There were contents concerning rating of current mental states (much worse than usual, worse than usual, a little worse than usual, neither better nor worse than usual, a little better than usual, better than usual, much better than usual) in the HCL-32 in addition to the 32 items . Subjects were asked to select one certain state.
Principal component analysis with varimax rotation was used to determine the construct validity of the HCL-32. Eigenvalues > 1 were initially retained and clinical considerations decided the final number of factors. The internal consistency of the HCL-32 was determined using Cronbach's alpha. Spearman correlation analysis was performed on the current mental state and the total score. Current mental states and the mean total HCL-32 scores were compared between groups using the Kruskal-Wallis test. The frequency of each symptom item and the total HCL-32 score were compared between groups using a t-test. The receiver operating characteristic (ROC) curve was used to distinguish between groups and to ascertain the sensitivity and specificity at various cut-offs. ROC curves can be difficult to understand. Therefore, the change in sensitivity and specificity at various cut-offs are presented in figures, rather than the ROC curve. Positive predictive value was defined as the proportion of subjects screened as positive for BP using the HCL-32 and having DSM-IV BP. Negative predictive value was defined as the proportion of subjects screened as negative for BP using the HCL-32 who had DSM-IV UP. Probability values less than 0.05 were considered statistically significant. All statistical analyses were carried out using SPSS-15.0 for Windows (SPSS, Chicago, IL, USA).
Description of samples
Four hundred and fifty six subjects (232 from Shenzhen and 224 from Shanghai), including 197 outpatients and 269 inpatients, were enrolled in the study (Table 1). The mean age of BP patients was significantly lower than that of UP patients (t = 5.24, P < 0.01).
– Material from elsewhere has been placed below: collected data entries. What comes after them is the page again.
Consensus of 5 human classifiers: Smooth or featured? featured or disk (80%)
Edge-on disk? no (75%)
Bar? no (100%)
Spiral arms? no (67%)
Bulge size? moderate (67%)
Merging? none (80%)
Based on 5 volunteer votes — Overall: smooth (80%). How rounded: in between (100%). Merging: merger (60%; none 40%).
Frequency of positive responses
The frequency of positive responses to twenty-eight items in BP patients was significantly higher than in UP patients, with the exception of four items (7th item, tend to drive faster; 21st item, more easily distracted; 25th item, more impatient/irritable; 32nd item, take more drugs; Figure 1).
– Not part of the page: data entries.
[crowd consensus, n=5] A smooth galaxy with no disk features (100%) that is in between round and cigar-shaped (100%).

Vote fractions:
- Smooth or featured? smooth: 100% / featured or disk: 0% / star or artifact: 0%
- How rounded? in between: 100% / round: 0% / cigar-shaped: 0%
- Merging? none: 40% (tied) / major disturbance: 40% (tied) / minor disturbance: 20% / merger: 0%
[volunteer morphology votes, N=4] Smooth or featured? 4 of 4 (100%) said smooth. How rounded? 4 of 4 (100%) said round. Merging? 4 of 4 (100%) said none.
Current mental state and HCL-32 self-assessment
Mean HCL-32 scores were statistically different between groups, defined according to the current mental state of BP and UP (Table 2).
A significant (P = 0.02) but low positive correlation (r = 0.13) was demonstrated between current mental state and the HCL-32 score in BP patients (N = 300) using Spearman correlation analysis. Similar results were obtained for UP patients (r = 0.23, P < 0.01, N = 156).
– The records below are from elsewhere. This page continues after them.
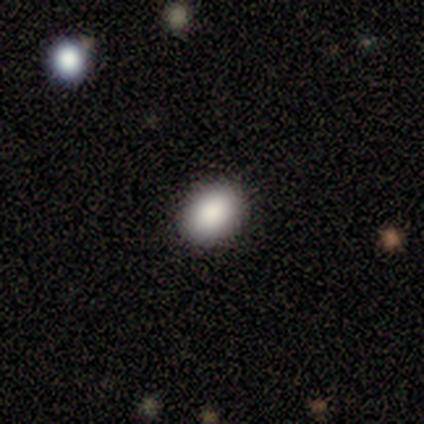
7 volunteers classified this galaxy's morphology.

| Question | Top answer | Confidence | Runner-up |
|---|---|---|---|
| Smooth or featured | smooth | 86% | star or artifact (14%) |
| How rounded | in between | 67% | round (33%) |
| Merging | none | 100% | — |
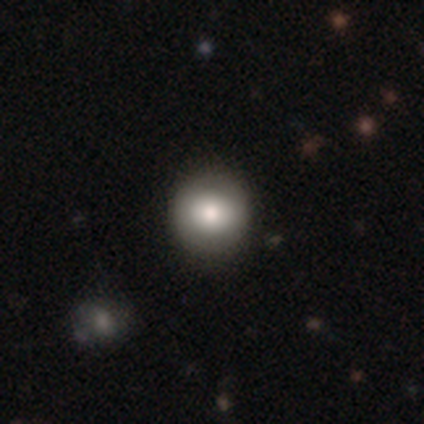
smooth 78%, featured or disk 13%, star or artifact 9%. Down the decision tree: how rounded — round (91%); merging — none (82%).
Analysis of data concerning subjects with mood disorders (N = 456) using principal component analysis with varimax rotation, revealed that the eigenvalues of seven factors were greater than 1, and this explained 51.04% of the total variance. The eigenvalues of factors I, II, and III were 5.16, 2.72, and 2.48, respectively (other factors had eigenvalues < 2). The first three factors together explained 38.34% of the total variance (Table 3). If all items suppressed absolute factor loading less than 0.35, factor I comprised 13 items (2nd, 3rd, 5th, 10th, 11th, 12th, 13th, 15th, 18th, 19th, 20th, 24th and 28th item), factor II comprised 7 items (7th, 8th, 9th, 17th, 23rd, 30th and 31st item), and factor III comprised four items (21st, 25th, 26th and 27th item). Factor I could be described as "active/elated", factor II as "risk-taking" and factor III as "irritable". Other factors for which the eigenvalues were greater than one comprised few items and were difficult to describe for each factor.
Internal consistency (Cronbach's alpha) of the Chinese version of the HCL-32 was 0.88 in patients with mood disorders (N = 456). Cronbach's alpha of factor I, factor II and factor III were 0.88, 0.68 and 0.74, respectively.
HCL-32 score comparison between groups
Mean HCL-32 scores of patients suffering with BP, BP-I or BP-II were statistically higher than those suffering with UP. There was no significant difference in the mean HCL-32 scores of BP-I and BP-II patients (Table 4).
ROC curve analysis
ROC curve analysis between BP and UP
ROC curve analysis revealed that the HCL-32 could differentiate between BP and UP (P < 0.01), and the area under the curve was 0.73. A screening score of fourteen was the optimal cut-off (sensitivity 0.74, specificity 0.66) between BP and UP. A score of thirteen yielded a sensitivity of 0.77 and a specificity of 0.62. The sensitivity and specificity at various cut-offs between BP and UP are demonstrated in Figure 2.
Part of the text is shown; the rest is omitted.